I do not believe that this Territory again needs a destructive campaign against self-government that would accompany that referendum. I believe that it is most sensible that that should come after the next election. I think we need the stability - such as it is - of the current system; the current d'Hondt system or demodified d'Hondt system. While it is not popular and is not widely accepted, at least it is there now. Let us move ahead in that way and put the referendum off till later.

I raise as a matter of misrepresentation some remarks made by Mr Kaine that follow a pattern of remarks made by members on the Government side. The Government, as it endeavours to disguise the rifts which fracture its own ranks, continues its tactic of attempting to claim divisions within the ALP. Tonight, as it has done before, it tries to single me out and claim that I am somehow separate from my colleagues. Mr Kaine tonight suggested that in some way I would be dealt with for, as he said it, "dissenting from what Labor does". I rise to repudiate what he says. I express my views freely and forcibly in the party. I am very happy to work with the party in all the ways that the party works. Any suggestions from Mr Kaine that I am dissenting, or will be punished, are simply quite incorrect.

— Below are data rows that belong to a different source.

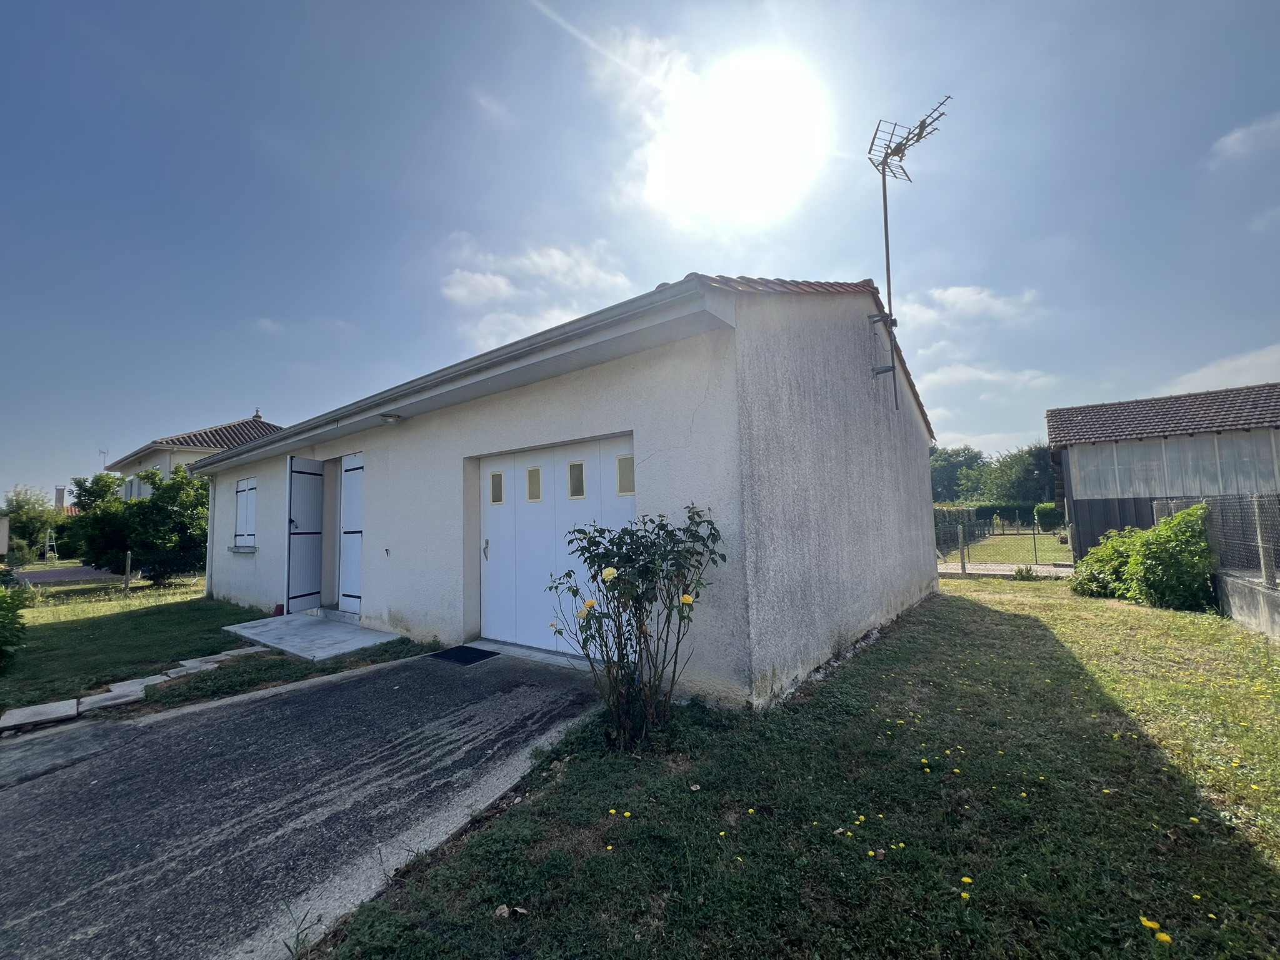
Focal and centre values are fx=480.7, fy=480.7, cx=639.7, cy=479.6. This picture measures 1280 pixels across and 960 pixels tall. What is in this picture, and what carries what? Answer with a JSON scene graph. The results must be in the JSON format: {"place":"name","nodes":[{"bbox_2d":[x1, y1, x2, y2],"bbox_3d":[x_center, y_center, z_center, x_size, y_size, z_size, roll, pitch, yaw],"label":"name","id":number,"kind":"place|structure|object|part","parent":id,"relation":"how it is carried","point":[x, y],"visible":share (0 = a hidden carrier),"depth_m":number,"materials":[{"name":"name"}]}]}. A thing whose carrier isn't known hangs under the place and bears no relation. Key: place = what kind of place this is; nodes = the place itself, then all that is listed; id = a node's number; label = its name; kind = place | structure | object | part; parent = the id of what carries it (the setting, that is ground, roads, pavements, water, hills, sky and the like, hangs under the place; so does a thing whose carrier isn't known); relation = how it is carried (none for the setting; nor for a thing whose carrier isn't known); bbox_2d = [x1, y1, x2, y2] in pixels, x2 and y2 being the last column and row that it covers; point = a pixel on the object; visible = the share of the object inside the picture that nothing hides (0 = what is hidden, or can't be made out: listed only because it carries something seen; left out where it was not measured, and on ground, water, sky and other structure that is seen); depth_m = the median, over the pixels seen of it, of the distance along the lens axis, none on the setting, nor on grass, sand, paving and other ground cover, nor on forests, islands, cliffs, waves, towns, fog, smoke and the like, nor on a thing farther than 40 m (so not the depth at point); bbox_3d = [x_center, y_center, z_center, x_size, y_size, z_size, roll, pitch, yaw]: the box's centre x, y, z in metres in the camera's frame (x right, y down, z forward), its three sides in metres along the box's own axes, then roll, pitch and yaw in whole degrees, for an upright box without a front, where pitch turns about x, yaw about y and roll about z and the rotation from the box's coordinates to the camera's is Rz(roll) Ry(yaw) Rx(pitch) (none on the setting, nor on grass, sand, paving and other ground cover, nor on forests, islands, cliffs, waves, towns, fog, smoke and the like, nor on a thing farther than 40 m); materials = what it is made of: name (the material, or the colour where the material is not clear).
{"place":"outdoors","nodes":[
{"label":"outdoors","id":0,"kind":"place"},
{"bbox_2d":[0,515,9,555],"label":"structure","id":1,"kind":"structure","parent":0,"point":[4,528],"depth_m":22.04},
{"bbox_2d":[53,484,66,509],"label":"chimney","id":2,"kind":"object","parent":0,"point":[59,490],"visible":0.52,"depth_m":36.19,"materials":[{"name":"brick"}]},
{"bbox_2d":[13,566,123,583],"label":"road","id":3,"kind":"structure","parent":0,"point":[62,574],"materials":[{"name":"grey asphalt"}]},
{"bbox_2d":[108,415,281,496],"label":"neighbouring house","id":4,"kind":"structure","parent":0,"point":[192,455],"depth_m":21.64,"materials":[{"name":"beige paint"}]},
{"bbox_2d":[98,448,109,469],"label":"antenna","id":5,"kind":"object","parent":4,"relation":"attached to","point":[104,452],"visible":0.46,"depth_m":28.02,"materials":[{"name":"metal"}]},
{"bbox_2d":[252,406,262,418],"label":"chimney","id":6,"kind":"object","parent":4,"relation":"on","point":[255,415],"visible":0.68,"depth_m":23.44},
{"bbox_2d":[0,580,434,724],"label":"lawn","id":7,"kind":"structure","parent":0,"point":[85,625],"materials":[{"name":"green plant"}]},
{"bbox_2d":[0,580,28,672],"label":"shrub","id":8,"kind":"object","parent":7,"relation":"on","point":[1,606],"visible":1,"depth_m":5.55,"materials":[{"name":"green plant"}]},
{"bbox_2d":[73,681,147,713],"bbox_3d":[-5.050,2.090,4.564,0.522,0.117,0.481,-4,-5,38],"label":"stepping stone","id":9,"kind":"object","parent":7,"relation":"on","point":[109,703],"visible":0.88,"depth_m":4.51,"materials":[{"name":"grey stone"}]},
{"bbox_2d":[123,549,131,591],"bbox_3d":[-13.218,2.393,12.417,0.135,1.101,0.120,-4,-5,38],"label":"wooden post","id":10,"kind":"object","parent":7,"relation":"on","point":[128,557],"visible":0.99,"depth_m":12.39,"materials":[{"name":"brown wood"}]},
{"bbox_2d":[62,463,209,583],"bbox_3d":[-13.846,1.373,14.068,4.371,3.493,3.788,-4,-5,38],"label":"tree","id":11,"kind":"object","parent":7,"relation":"on","point":[139,547],"visible":0.81,"depth_m":13.20,"materials":[{"name":"green plant"}]},
{"bbox_2d":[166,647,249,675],"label":"stepping stone","id":12,"kind":"object","parent":7,"relation":"on","point":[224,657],"visible":0.72,"depth_m":5.66,"materials":[{"name":"grey stone"}]},
{"bbox_2d":[0,643,607,959],"label":"driveway","id":13,"kind":"structure","parent":0,"point":[202,714],"materials":[{"name":"grey asphalt"}]},
{"bbox_2d":[428,644,499,665],"bbox_3d":[-1.993,1.964,5.396,0.692,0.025,0.522,-4,-5,38],"label":"doormat","id":14,"kind":"object","parent":13,"relation":"on","point":[483,654],"visible":0.96,"depth_m":5.32,"materials":[{"name":"black rubber"}]},
{"bbox_2d":[222,610,403,661],"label":"concrete slab","id":15,"kind":"structure","parent":0,"point":[374,633],"depth_m":6.59,"materials":[{"name":"concrete"}]},
{"bbox_2d":[272,603,284,616],"bbox_3d":[-6.246,2.247,8.319,0.199,0.210,0.178,-4,-5,38],"label":"red object","id":16,"kind":"object","parent":15,"relation":"on","point":[277,609],"visible":0.92,"depth_m":8.26,"materials":[{"name":"red"}]},
{"bbox_2d":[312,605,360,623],"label":"doorstep","id":17,"kind":"structure","parent":15,"relation":"on","point":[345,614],"materials":[{"name":"grey concrete"}]},
{"bbox_2d":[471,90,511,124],"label":"cloud","id":18,"kind":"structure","parent":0,"point":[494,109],"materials":[{"name":"white"}]},
{"bbox_2d":[440,231,636,350],"label":"cloud","id":19,"kind":"structure","parent":0,"point":[462,291],"materials":[{"name":"white"}]},
{"bbox_2d":[180,275,942,708],"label":"garage building","id":20,"kind":"structure","parent":0,"point":[393,606],"depth_m":5.01,"materials":[{"name":"white paint"}]},
{"bbox_2d":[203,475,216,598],"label":"downspout","id":21,"kind":"object","parent":20,"relation":"attached to","point":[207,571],"visible":0.76,"depth_m":10.28,"materials":[{"name":"white plastic"}]},
{"bbox_2d":[233,475,257,548],"bbox_3d":[-7.983,0.609,9.803,1.374,1.670,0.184,-4,-5,38],"label":"shuttered window","id":22,"kind":"structure","parent":20,"relation":"in","point":[239,487],"depth_m":9.85,"materials":[{"name":"white wood"}]},
{"bbox_2d":[286,453,323,613],"bbox_3d":[-5.529,0.873,8.003,0.134,2.523,0.843,-2,-4,9],"label":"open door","id":23,"kind":"structure","parent":20,"relation":"attached to","point":[314,514],"depth_m":7.88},
{"bbox_2d":[338,452,363,612],"bbox_3d":[-4.528,0.813,7.627,0.865,2.383,0.126,-4,-5,38],"label":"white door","id":24,"kind":"structure","parent":20,"relation":"attached to","point":[354,574],"depth_m":7.61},
{"bbox_2d":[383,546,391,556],"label":"hook","id":25,"kind":"object","parent":20,"relation":"attached to","point":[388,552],"visible":0.97,"depth_m":6.58,"materials":[{"name":"black metal"}]},
{"bbox_2d":[380,411,401,421],"bbox_3d":[-3.342,-0.846,6.447,0.246,0.124,0.264,-4,-5,38],"label":"ceiling lamp","id":26,"kind":"object","parent":20,"relation":"attached to","point":[388,415],"visible":0.97,"depth_m":6.40,"materials":[{"name":"white"}]},
{"bbox_2d":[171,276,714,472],"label":"gutter","id":27,"kind":"object","parent":20,"relation":"attached to","point":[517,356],"visible":0.93,"depth_m":4.69,"materials":[{"name":"grey metal"}]},
{"bbox_2d":[478,435,634,658],"bbox_3d":[-0.987,0.782,5.265,2.539,2.246,0.166,-4,-5,38],"label":"garage door","id":28,"kind":"structure","parent":20,"relation":"in","point":[624,450],"depth_m":5.29,"materials":[{"name":"white"}]},
{"label":"handle","id":29,"kind":"part","parent":28,"relation":"part of","materials":[{"name":"metal"}]},
{"label":"window","id":30,"kind":"part","parent":28,"relation":"part of","materials":[{"name":"glass"}]},
{"label":"window","id":31,"kind":"part","parent":28,"relation":"part of","materials":[{"name":"glass"}]},
{"label":"window","id":32,"kind":"part","parent":28,"relation":"part of","materials":[{"name":"glass"}]},
{"label":"window","id":33,"kind":"part","parent":28,"relation":"part of","materials":[{"name":"glass"}]},
{"bbox_2d":[866,95,949,415],"bbox_3d":[3.904,-3.093,7.072,1.095,4.567,1.427,0,-4,-12],"label":"antenna","id":34,"kind":"object","parent":20,"relation":"attached to","point":[886,235],"visible":0.91,"depth_m":7.13,"materials":[{"name":"black metal"}]},
{"bbox_2d":[0,0,1279,496],"label":"sky","id":35,"kind":"structure","parent":0,"point":[192,407],"materials":[{"name":"blue"}]},
{"bbox_2d":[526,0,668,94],"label":"contrail","id":36,"kind":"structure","parent":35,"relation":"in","point":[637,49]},
{"bbox_2d":[637,47,827,224],"label":"sun","id":37,"kind":"structure","parent":0,"point":[745,109],"materials":[{"name":"white"}]},
{"bbox_2d":[318,575,1279,959],"label":"lawn","id":38,"kind":"structure","parent":0,"point":[1267,869],"materials":[{"name":"green plant"}]},
{"bbox_2d":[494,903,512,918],"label":"dry leaf","id":39,"kind":"object","parent":38,"relation":"on","point":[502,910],"visible":0.9,"depth_m":1.90,"materials":[{"name":"brown plant"}]},
{"bbox_2d":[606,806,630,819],"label":"dandelion","id":40,"kind":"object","parent":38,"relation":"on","point":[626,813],"visible":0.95,"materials":[{"name":"yellow plant"}]},
{"bbox_2d":[547,505,725,750],"bbox_3d":[-0.006,0.972,3.278,1.246,1.651,1.204,-4,-5,38],"label":"rose bush","id":41,"kind":"object","parent":38,"relation":"on","point":[632,598],"visible":0.99,"depth_m":3.17,"materials":[{"name":"green plant"}]},
{"bbox_2d":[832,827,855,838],"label":"dandelion","id":42,"kind":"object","parent":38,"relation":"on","point":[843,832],"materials":[{"name":"yellow plant"}]},
{"bbox_2d":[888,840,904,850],"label":"dandelion","id":43,"kind":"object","parent":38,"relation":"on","point":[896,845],"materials":[{"name":"yellow plant"}]},
{"bbox_2d":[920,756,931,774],"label":"dandelion","id":44,"kind":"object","parent":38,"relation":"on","point":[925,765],"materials":[{"name":"yellow plant"}]},
{"bbox_2d":[957,525,967,576],"bbox_3d":[7.442,1.698,11.103,0.111,1.251,0.111,-4,-5,38],"label":"fence post","id":45,"kind":"object","parent":38,"relation":"on","point":[963,565],"visible":0.99,"depth_m":11.08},
{"bbox_2d":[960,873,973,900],"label":"dandelion","id":46,"kind":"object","parent":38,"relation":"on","point":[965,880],"visible":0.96,"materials":[{"name":"yellow plant"}]},
{"bbox_2d":[938,517,1074,574],"bbox_3d":[8.886,1.697,12.645,4.927,1.433,1.864,-4,-5,38],"label":"wire fence","id":47,"kind":"object","parent":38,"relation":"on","point":[960,544],"visible":0.72,"depth_m":12.20,"materials":[{"name":"metal"}]},
{"bbox_2d":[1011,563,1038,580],"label":"small plant","id":48,"kind":"object","parent":38,"relation":"on","point":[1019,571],"visible":0.95,"depth_m":10.33,"materials":[{"name":"green plant"}]},
{"bbox_2d":[1071,505,1215,610],"bbox_3d":[7.839,1.208,7.566,1.908,1.512,2.018,-4,-5,38],"label":"shrub","id":49,"kind":"object","parent":38,"relation":"on","point":[1164,587],"visible":0.91,"depth_m":7.04,"materials":[{"name":"green plant"}]},
{"bbox_2d":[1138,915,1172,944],"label":"dandelion","id":50,"kind":"object","parent":38,"relation":"on","point":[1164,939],"visible":0.95,"depth_m":1.73,"materials":[{"name":"yellow plant"}]},
{"bbox_2d":[897,283,1041,330],"label":"cloud","id":51,"kind":"structure","parent":0,"point":[960,297],"materials":[{"name":"white"}]},
{"bbox_2d":[915,362,1061,397],"label":"cloud","id":52,"kind":"structure","parent":0,"point":[979,375],"materials":[{"name":"white"}]},
{"bbox_2d":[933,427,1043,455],"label":"cloud","id":53,"kind":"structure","parent":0,"point":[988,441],"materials":[{"name":"white"}]},
{"bbox_2d":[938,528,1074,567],"label":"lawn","id":54,"kind":"structure","parent":0,"point":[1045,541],"materials":[{"name":"green plant"}]},
{"bbox_2d":[933,504,986,549],"bbox_3d":[12.863,1.943,20.227,1.004,1.657,8.183,-4,-5,38],"label":"hedge","id":55,"kind":"object","parent":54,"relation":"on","point":[957,512],"visible":0.4,"depth_m":19.87,"materials":[{"name":"green plant"}]},
{"bbox_2d":[1032,501,1062,531],"bbox_3d":[23.747,2.228,27.348,2.414,1.914,1.627,-4,-5,38],"label":"hedge","id":56,"kind":"object","parent":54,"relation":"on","point":[1042,514],"visible":0.69,"depth_m":27.19,"materials":[{"name":"green plant"}]},
{"bbox_2d":[939,560,1075,576],"label":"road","id":57,"kind":"structure","parent":0,"point":[1005,568],"materials":[{"name":"grey concrete"}]},
{"bbox_2d":[1045,384,1279,560],"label":"shed","id":58,"kind":"structure","parent":0,"point":[1143,450],"depth_m":13.22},
{"bbox_2d":[1066,430,1279,498],"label":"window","id":59,"kind":"structure","parent":58,"relation":"in","point":[1156,493],"depth_m":12.08,"materials":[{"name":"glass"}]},
{"bbox_2d":[1162,344,1279,395],"label":"cloud","id":60,"kind":"structure","parent":0,"point":[1199,375],"materials":[{"name":"white"}]},
{"bbox_2d":[1209,112,1279,164],"label":"cloud","id":61,"kind":"structure","parent":0,"point":[1239,135],"materials":[{"name":"white"}]},
{"bbox_2d":[1213,569,1279,641],"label":"low wall","id":62,"kind":"structure","parent":0,"point":[1246,587],"depth_m":5.74,"materials":[{"name":"grey concrete"}]},
{"bbox_2d":[1155,494,1279,586],"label":"wire fence","id":63,"kind":"object","parent":62,"relation":"attached to","point":[1257,512],"visible":0.84,"depth_m":6.51,"materials":[{"name":"grey metal"}]},
{"bbox_2d":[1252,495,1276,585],"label":"fence post","id":64,"kind":"object","parent":62,"relation":"attached to","point":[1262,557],"visible":0.91,"depth_m":5.93,"materials":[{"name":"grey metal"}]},
{"bbox_2d":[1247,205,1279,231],"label":"cloud","id":65,"kind":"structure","parent":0,"point":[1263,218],"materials":[{"name":"white"}]},
{"label":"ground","id":66,"kind":"structure","parent":0},
{"bbox_2d":[0,484,64,562],"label":"tree","id":67,"kind":"object","parent":66,"relation":"on","point":[27,504],"visible":0.83,"depth_m":30.46,"materials":[{"name":"green plant"}]},
{"bbox_2d":[1,699,79,730],"bbox_3d":[-5.200,2.029,4.102,0.546,0.091,0.533,-4,-5,38],"label":"stepping stone","id":68,"kind":"object","parent":66,"relation":"on","point":[54,708],"visible":0.97,"depth_m":4.10,"materials":[{"name":"grey stone"}]},
{"bbox_2d":[43,528,57,558],"bbox_3d":[-36.182,4.004,29.586,0.799,2.016,0.559,-4,-5,38],"label":"ladder","id":69,"kind":"object","parent":66,"relation":"on","point":[49,555],"visible":0.82,"depth_m":29.44,"materials":[{"name":"metal"}]},
{"bbox_2d":[0,640,271,731],"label":"stone edging","id":70,"kind":"object","parent":66,"relation":"on","point":[19,714],"visible":0.81,"depth_m":4.59,"materials":[{"name":"grey stone"}]},
{"bbox_2d":[929,445,986,502],"label":"tree","id":71,"kind":"object","parent":66,"relation":"on","point":[944,485],"visible":0.58,"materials":[{"name":"green plant"}]},
{"bbox_2d":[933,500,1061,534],"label":"hedge","id":72,"kind":"object","parent":66,"relation":"on","point":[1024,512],"visible":0.34,"depth_m":27.20,"materials":[{"name":"green plant"}]},
{"bbox_2d":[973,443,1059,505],"label":"tree","id":73,"kind":"object","parent":66,"relation":"on","point":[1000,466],"visible":0.7,"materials":[{"name":"green plant"}]}
]}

MR JENSEN (10.28): I just wish to make a couple of brief comments in relation to this matter. Mr Speaker, in the system proposed - - -

Mr Connolly: They are never brief.

MR JENSEN: Wait your turn, Mr Connolly, and you will find out. In the system proposed by Mr Simmons, it would be possible for a large percentage of the votes to be lost; in other words, to have no relevance whatsoever. For example, let us say that there are six independents who run in that particular election. If those six independents, for example, each got 4.5 per cent of the votes, it would mean that none of those candidates would be elected. Those who cast the votes - some 27 per cent in this case - would be effectively disenfranchised. At least the d'Hondt system we were elected on allowed for voters to have a second and subsequent preference distribution.